Restate all the data exactly, so that each line is the same as before.

+++ Extracted information +++

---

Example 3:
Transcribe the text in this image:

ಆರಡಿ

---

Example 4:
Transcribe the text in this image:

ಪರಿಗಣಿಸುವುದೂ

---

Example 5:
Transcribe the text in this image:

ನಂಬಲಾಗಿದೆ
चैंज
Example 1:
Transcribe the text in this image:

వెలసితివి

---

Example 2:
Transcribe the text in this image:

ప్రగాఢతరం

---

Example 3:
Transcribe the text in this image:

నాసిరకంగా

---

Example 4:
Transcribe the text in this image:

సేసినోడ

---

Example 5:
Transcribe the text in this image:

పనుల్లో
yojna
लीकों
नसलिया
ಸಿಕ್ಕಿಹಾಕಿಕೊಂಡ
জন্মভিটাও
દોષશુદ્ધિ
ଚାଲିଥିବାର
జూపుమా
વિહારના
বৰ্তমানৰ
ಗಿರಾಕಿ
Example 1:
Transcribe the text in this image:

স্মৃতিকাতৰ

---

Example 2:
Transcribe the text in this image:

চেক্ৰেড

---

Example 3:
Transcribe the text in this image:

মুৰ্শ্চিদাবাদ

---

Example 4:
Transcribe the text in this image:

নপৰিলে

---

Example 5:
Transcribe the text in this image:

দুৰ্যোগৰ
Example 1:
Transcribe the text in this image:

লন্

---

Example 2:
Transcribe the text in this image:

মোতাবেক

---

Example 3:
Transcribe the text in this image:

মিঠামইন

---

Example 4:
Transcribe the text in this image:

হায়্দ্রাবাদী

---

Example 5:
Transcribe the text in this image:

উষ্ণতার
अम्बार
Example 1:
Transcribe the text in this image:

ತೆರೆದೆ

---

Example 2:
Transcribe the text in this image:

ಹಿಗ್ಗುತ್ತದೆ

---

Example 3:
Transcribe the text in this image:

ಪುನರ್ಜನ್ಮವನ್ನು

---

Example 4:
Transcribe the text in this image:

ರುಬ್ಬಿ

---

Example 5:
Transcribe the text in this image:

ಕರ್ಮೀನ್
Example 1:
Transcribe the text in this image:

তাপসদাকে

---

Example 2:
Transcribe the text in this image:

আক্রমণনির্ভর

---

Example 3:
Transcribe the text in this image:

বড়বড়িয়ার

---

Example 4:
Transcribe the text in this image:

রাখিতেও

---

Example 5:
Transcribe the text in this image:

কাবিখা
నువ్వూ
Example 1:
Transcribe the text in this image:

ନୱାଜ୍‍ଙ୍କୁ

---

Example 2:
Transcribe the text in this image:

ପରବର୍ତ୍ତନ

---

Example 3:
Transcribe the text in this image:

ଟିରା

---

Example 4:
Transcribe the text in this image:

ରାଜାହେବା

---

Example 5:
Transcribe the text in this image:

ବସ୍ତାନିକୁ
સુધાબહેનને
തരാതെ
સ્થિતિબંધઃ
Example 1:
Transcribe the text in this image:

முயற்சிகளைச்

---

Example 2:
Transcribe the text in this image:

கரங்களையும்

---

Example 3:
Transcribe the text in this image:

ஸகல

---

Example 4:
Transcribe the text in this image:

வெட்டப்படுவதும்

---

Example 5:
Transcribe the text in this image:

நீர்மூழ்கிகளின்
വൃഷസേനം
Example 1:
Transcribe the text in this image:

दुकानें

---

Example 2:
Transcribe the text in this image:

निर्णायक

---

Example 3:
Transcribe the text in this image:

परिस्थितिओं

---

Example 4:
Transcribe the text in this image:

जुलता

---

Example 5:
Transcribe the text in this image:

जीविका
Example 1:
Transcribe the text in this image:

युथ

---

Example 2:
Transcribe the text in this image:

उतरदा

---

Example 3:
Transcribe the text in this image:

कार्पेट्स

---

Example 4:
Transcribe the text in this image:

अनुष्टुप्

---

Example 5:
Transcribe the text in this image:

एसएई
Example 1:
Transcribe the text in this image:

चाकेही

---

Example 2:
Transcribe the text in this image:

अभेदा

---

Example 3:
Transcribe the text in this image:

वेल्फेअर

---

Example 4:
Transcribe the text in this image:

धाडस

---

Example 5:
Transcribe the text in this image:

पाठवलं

+++

Output below
---

Example 3:
Transcribe the text in this image:

ಆರಡಿ

---

Example 4:
Transcribe the text in this image:

ಪರಿಗಣಿಸುವುದೂ

---

Example 5:
Transcribe the text in this image:

ನಂಬಲಾಗಿದೆ
चैंज
Example 1:
Transcribe the text in this image:

వెలసితివి

---

Example 2:
Transcribe the text in this image:

ప్రగాఢతరం

---

Example 3:
Transcribe the text in this image:

నాసిరకంగా

---

Example 4:
Transcribe the text in this image:

సేసినోడ

---

Example 5:
Transcribe the text in this image:

పనుల్లో
yojna
लीकों
नसलिया
ಸಿಕ್ಕಿಹಾಕಿಕೊಂಡ
জন্মভিটাও
દોષશુદ્ધિ
ଚାଲିଥିବାର
జూపుమా
વિહારના
বৰ্তমানৰ
ಗಿರಾಕಿ
Example 1:
Transcribe the text in this image:

স্মৃতিকাতৰ

---

Example 2:
Transcribe the text in this image:

চেক্ৰেড

---

Example 3:
Transcribe the text in this image:

মুৰ্শ্চিদাবাদ

---

Example 4:
Transcribe the text in this image:

নপৰিলে

---

Example 5:
Transcribe the text in this image:

দুৰ্যোগৰ
Example 1:
Transcribe the text in this image:

লন্

---

Example 2:
Transcribe the text in this image:

মোতাবেক

---

Example 3:
Transcribe the text in this image:

মিঠামইন

---

Example 4:
Transcribe the text in this image:

হায়্দ্রাবাদী

---

Example 5:
Transcribe the text in this image:

উষ্ণতার
अम्बार
Example 1:
Transcribe the text in this image:

ತೆರೆದೆ

---

Example 2:
Transcribe the text in this image:

ಹಿಗ್ಗುತ್ತದೆ

---

Example 3:
Transcribe the text in this image:

ಪುನರ್ಜನ್ಮವನ್ನು

---

Example 4:
Transcribe the text in this image:

ರುಬ್ಬಿ

---

Example 5:
Transcribe the text in this image:

ಕರ್ಮೀನ್
Example 1:
Transcribe the text in this image:

তাপসদাকে

---

Example 2:
Transcribe the text in this image:

আক্রমণনির্ভর

---

Example 3:
Transcribe the text in this image:

বড়বড়িয়ার

---

Example 4:
Transcribe the text in this image:

রাখিতেও

---

Example 5:
Transcribe the text in this image:

কাবিখা
నువ్వూ
Example 1:
Transcribe the text in this image:

ନୱାଜ୍‍ଙ୍କୁ

---

Example 2:
Transcribe the text in this image:

ପରବର୍ତ୍ତନ

---

Example 3:
Transcribe the text in this image:

ଟିରା

---

Example 4:
Transcribe the text in this image:

ରାଜାହେବା

---

Example 5:
Transcribe the text in this image:

ବସ୍ତାନିକୁ
સુધાબહેનને
തരാതെ
સ્થિતિબંધઃ
Example 1:
Transcribe the text in this image:

முயற்சிகளைச்

---

Example 2:
Transcribe the text in this image:

கரங்களையும்

---

Example 3:
Transcribe the text in this image:

ஸகல

---

Example 4:
Transcribe the text in this image:

வெட்டப்படுவதும்

---

Example 5:
Transcribe the text in this image:

நீர்மூழ்கிகளின்
വൃഷസേനം
Example 1:
Transcribe the text in this image:

दुकानें

---

Example 2:
Transcribe the text in this image:

निर्णायक

---

Example 3:
Transcribe the text in this image:

परिस्थितिओं

---

Example 4:
Transcribe the text in this image:

जुलता

---

Example 5:
Transcribe the text in this image:

जीविका
Example 1:
Transcribe the text in this image:

युथ

---

Example 2:
Transcribe the text in this image:

उतरदा

---

Example 3:
Transcribe the text in this image:

कार्पेट्स

---

Example 4:
Transcribe the text in this image:

अनुष्टुप्

---

Example 5:
Transcribe the text in this image:

एसएई
Example 1:
Transcribe the text in this image:

चाकेही

---

Example 2:
Transcribe the text in this image:

अभेदा

---

Example 3:
Transcribe the text in this image:

वेल्फेअर

---

Example 4:
Transcribe the text in this image:

धाडस

---

Example 5:
Transcribe the text in this image:

पाठवलं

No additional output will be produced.